> **TEXTAUSZUG**:
^^^^^^^^^^^^^^^^

Türkei baut lokale Fertigung aus
Die Türkei plant die Herstellung der Covid-19-Vakzine Sputnik-V und CoronaVac (Sinovac). Außerdem gibt es 17 lokale Firmen, die Impfstoffstudien durchführen. Am weitesten fortgeschritten ist Medienberichten zufolge die Entwicklung von zwei Covid-19-Impfstoffen, von Koçak Farma und von der Erciyes Universität. Derzeit soll die Produktionskapazität von Koçak Farma etwa 10 Millionen Dosen pro Monat betragen und sie soll ausgebaut werden.
Im Januar 2020 hat die Türkei mit Sinovac und in begrenztem Umfang mit Corminaty (BioNTech/Pfizer) mit der Impfkampagne begonnen. Die Lieferungen von Corminaty sollen ab Juni erheblich steigen. Außerdem hat die Türkei mit Russland einen Vertrag über die Lieferung von Sputnik-V Impfdosen abgeschlossen. Die Importe sollen später durch lokal gefertigte Impfstoffe ersetzt werden.
Pressemeldungen von Ende April 2021 zufolge haben das türkische Pharmaunternehmen Viscoran A.Ş. und der russische Investitionsfonds (RDIF) eine Einigung über die Produktion des russischen Impfstoffs Sputnik-V in der Türkei erzielt. Das chinesische Unternehmen Sinovac soll der Türkei bereits die Lizenz zur Herstellung des Impfstoffes CoronaVac erteilt haben.
Ausbau der Produktion und Forschung
Die Arzneimittelindustrie genießt Vorrang bei staatlichen Förderungen. Mit dem gezielten Ausbau der pharmazeutischen Produktion soll die hohe Importabhängigkeit abgebaut werden und die langfristige Versorgung der Bevölkerung mit Medikamenten aus lokaler Erzeugung gesichert werden. Zu diesem Zweck wird die Forschung und Entwicklung intensiviert. Der Verband der forschenden Arzneimittelfirmen AIFD beziffert die Zahl der Projekte im Jahr 2020 auf insgesamt 1.225, darunter 565 von der Industrie finanzierte klinische Forschungsvorhaben.
Zahlreiche Branchenunternehmen
Laut dem Arbeitgeberverband der türkischen Arzneimittelindustrie IEIS arbeiten etwa 680 Firmen im Vertrieb und in der Produktion der pharmazeutischen Branche. Davon sind drei Viertel türkische Unternehmen und ein Viertel ausländische Unternehmen. Die Anzahl der Forschungs- und Entwicklungszentren wird für 2019 auf 33 beziffert. Große Pharmaunternehmen, wie Abdi Ibrahim, Ilko Ilac, Dem Ilac und CinnaGen Ilac, investieren vor allem in die Erzeugung und Entwicklung von biotechnologischen Produkten.

^^^^^^^^^^^^^^^^

> **AUFGABEN**:
**a.** Prüfe, ob die folgenden Aussagen mit dem Textauszug übereinstimmen, und antworte jeweils mit Ja oder Nein samt den entscheidenden Worten aus dem Text: (i) Die Produktionskapazität von Koçak Farma liegt derzeit bei etwa 10 Millionen Dosen pro Monat. (ii) Die Hälfte der Firmen in der pharmazeutischen Branche sind ausländische Unternehmen. (iii) Der Verband AIFD beziffert die Zahl der Projekte im Jahr 2020 auf insgesamt 1.225.
**b.** Auf wie viele Forschungs- und Entwicklungszentren wird deren Zahl für 2019 laut Textauszug beziffert?
**c.** Gib den Textauszug zwischen „Zahlreiche Branchenunternehmen“ und „von biotechnologischen Produkten.“ einschließlich wieder und ersetze darin „Arbeitgeberverband“ durch „Branchenverband“.

^^^^^^^^^^^^^^^^

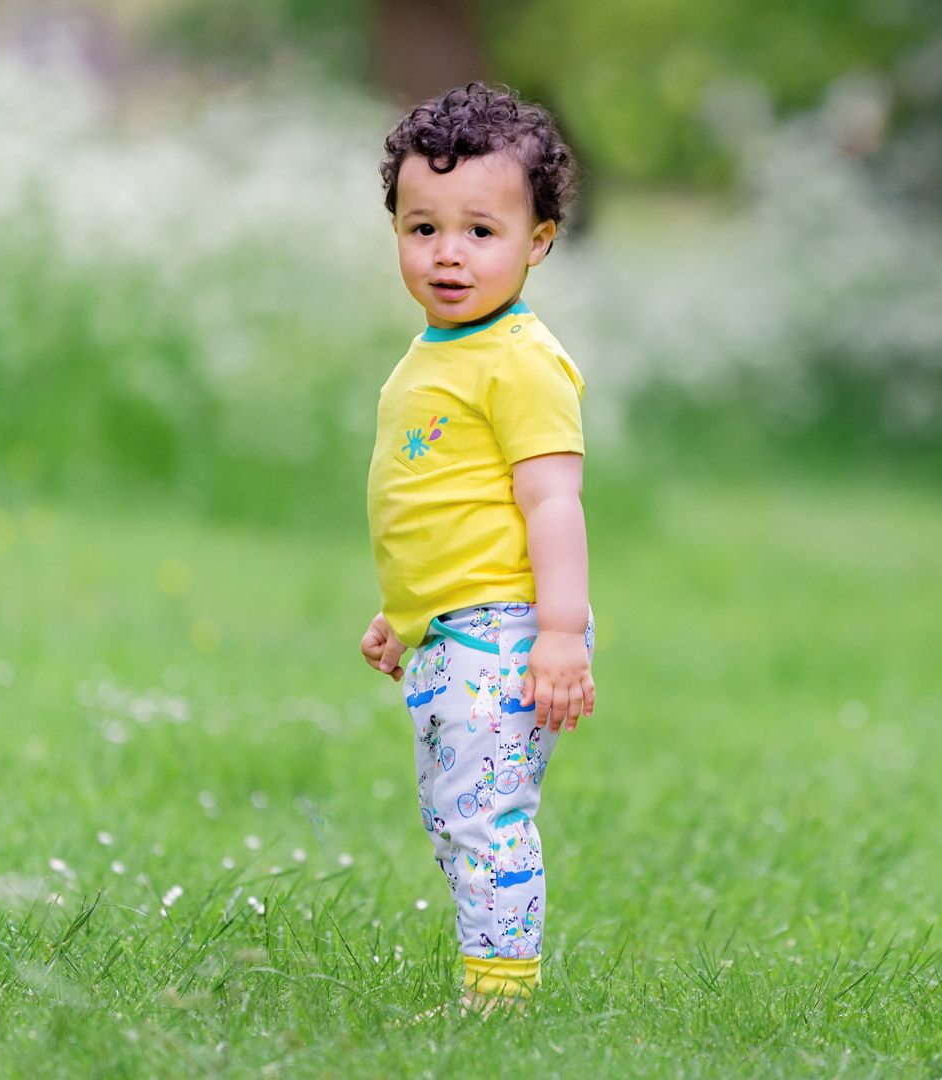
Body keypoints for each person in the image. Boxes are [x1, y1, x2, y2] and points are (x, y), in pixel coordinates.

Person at [360, 83, 596, 1013]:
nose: (448, 254)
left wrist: (561, 631)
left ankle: (501, 993)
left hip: (510, 628)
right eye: (424, 229)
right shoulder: (436, 352)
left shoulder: (520, 361)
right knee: (454, 816)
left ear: (537, 242)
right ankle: (492, 973)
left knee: (485, 817)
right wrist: (403, 612)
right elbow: (446, 505)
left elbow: (552, 504)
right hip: (456, 627)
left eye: (480, 232)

^^^^^^^^^^^^^^^^

> **LÖSUNGEN**:
**a.**
(i) Ja – „Derzeit soll die Produktionskapazität von Koçak Farma etwa 10 Millionen Dosen pro Monat betragen“
(ii) Nein – „Davon sind drei Viertel türkische Unternehmen und ein Viertel ausländische Unternehmen.“
(iii) Ja – „Der Verband der forschenden Arzneimittelfirmen AIFD beziffert die Zahl der Projekte im Jahr 2020 auf insgesamt 1.225“

**b.** Auf 33.

**c.**
Zahlreiche Branchenunternehmen
Laut dem Branchenverband der türkischen Arzneimittelindustrie IEIS arbeiten etwa 680 Firmen im Vertrieb und in der Produktion der pharmazeutischen Branche. Davon sind drei Viertel türkische Unternehmen und ein Viertel ausländische Unternehmen. Die Anzahl der Forschungs- und Entwicklungszentren wird für 2019 auf 33 beziffert. Große Pharmaunternehmen, wie Abdi Ibrahim, Ilko Ilac, Dem Ilac und CinnaGen Ilac, investieren vor allem in die Erzeugung und Entwicklung von biotechnologischen Produkten.